This chapter reviews the various approaches used to impart biofunctionality to SPR interfaces and structures and hence transforming them into biosensors. In fact, the technique of SPR becomes only interesting when the metallic film supporting the propagation of the plasmons is chemically modified. While bioreceptors can be physisorbed onto the sensor surface, covalent attachment is often preferred, as it provides strong and stable
binding of the receptor to the SPR surface. This allows consequently easy regeneration of the sensor interface using conditions, which can remove the analyte from the surface, but not the attached ligand itself.
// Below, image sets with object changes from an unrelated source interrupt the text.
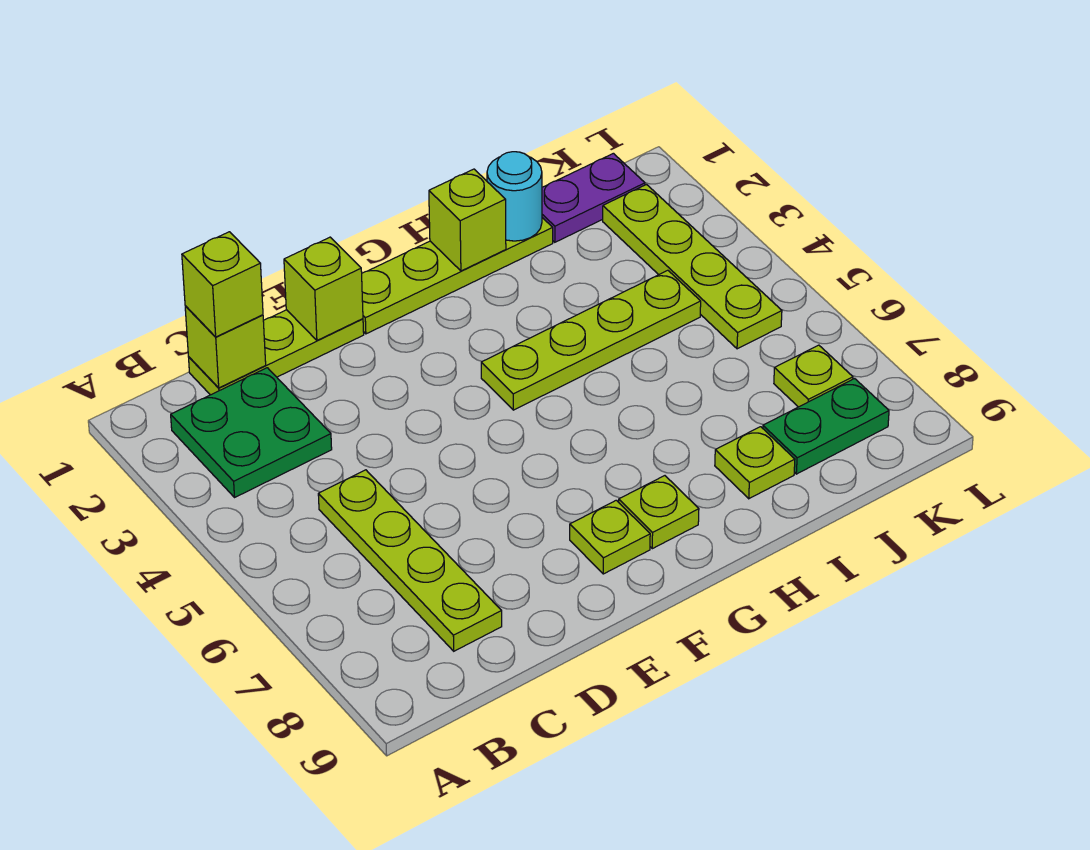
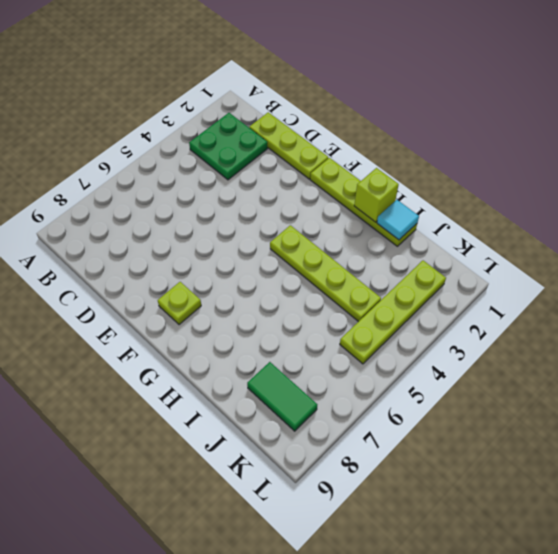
cyan tile I1 level 2 -> cyan round brick I1 level 2
green tile J8:K8 level 1 -> green plate J8:K8 level 1
none -> lime plate C5:C8 level 1
none -> lime plate G8 level 1
none -> lime plate I8 level 1

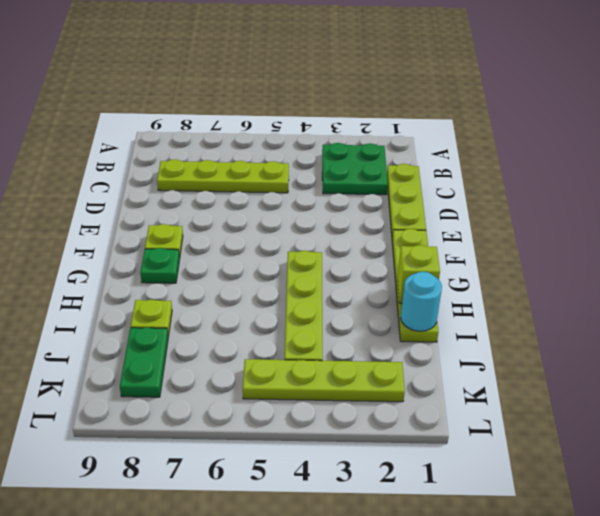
green plate G8 level 1 -> lime plate G8 level 1
none -> purple plate J1:K1 level 1
none -> lime plate K7 level 1
none -> lime brick C1 level 2

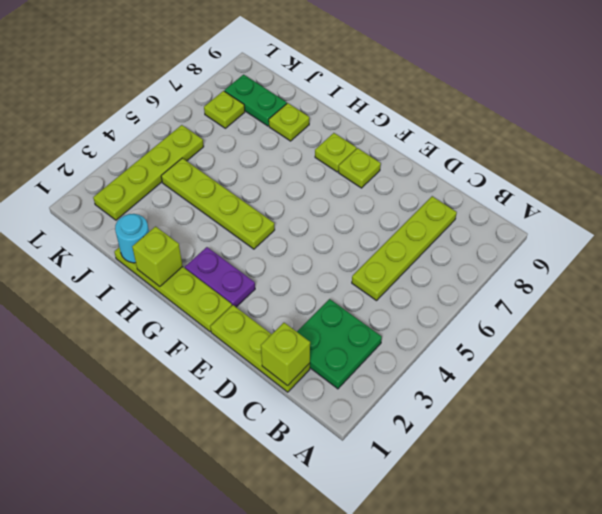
purple plate F2:G2 level 1 -> purple plate J1:K1 level 1
none -> lime brick E1 level 2
none -> lime brick C1 level 3

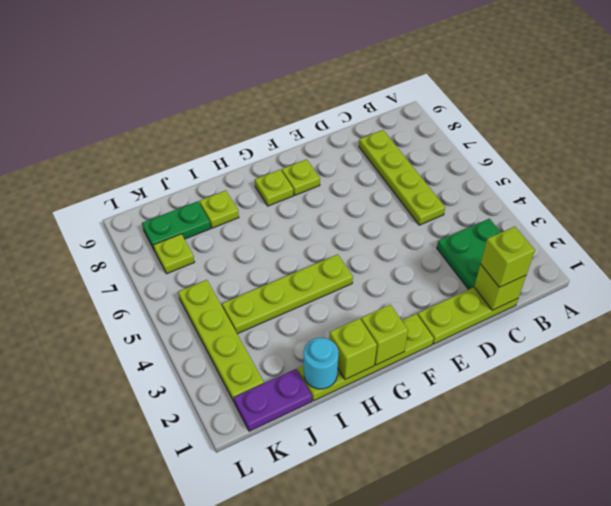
lime brick G1 level 2 -> lime brick E1 level 2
The literature is rich in examples on the use of SPR. Advances in biology continue to reveal that cell-surface oligosaccharides play an essential role in the development and maintenance of all living systems and that they confer an exquisite level of structural and functional diversity characteristic of higher organisms [1, 2]. Despite the ubiquity and importance of carbohydrates in biology,
difficulties in the study of carbohydrate interactions have hindered the development of a mechanistic understanding of carbohydrate structure and function. The structural complexity of carbohydrates is one of the major obstacles. In addition, the binding affinities are typically weak in the 10-3 to 10-6 M range of dissociation constants, compared with antibody-antigen interactions (10-8 to 10-12 M). SPR technology has allowed answering several of open questions over the years.In this chapter, we focus on surface chemistry approaches developed for the fabrication of glycan-modified SPR interfaces.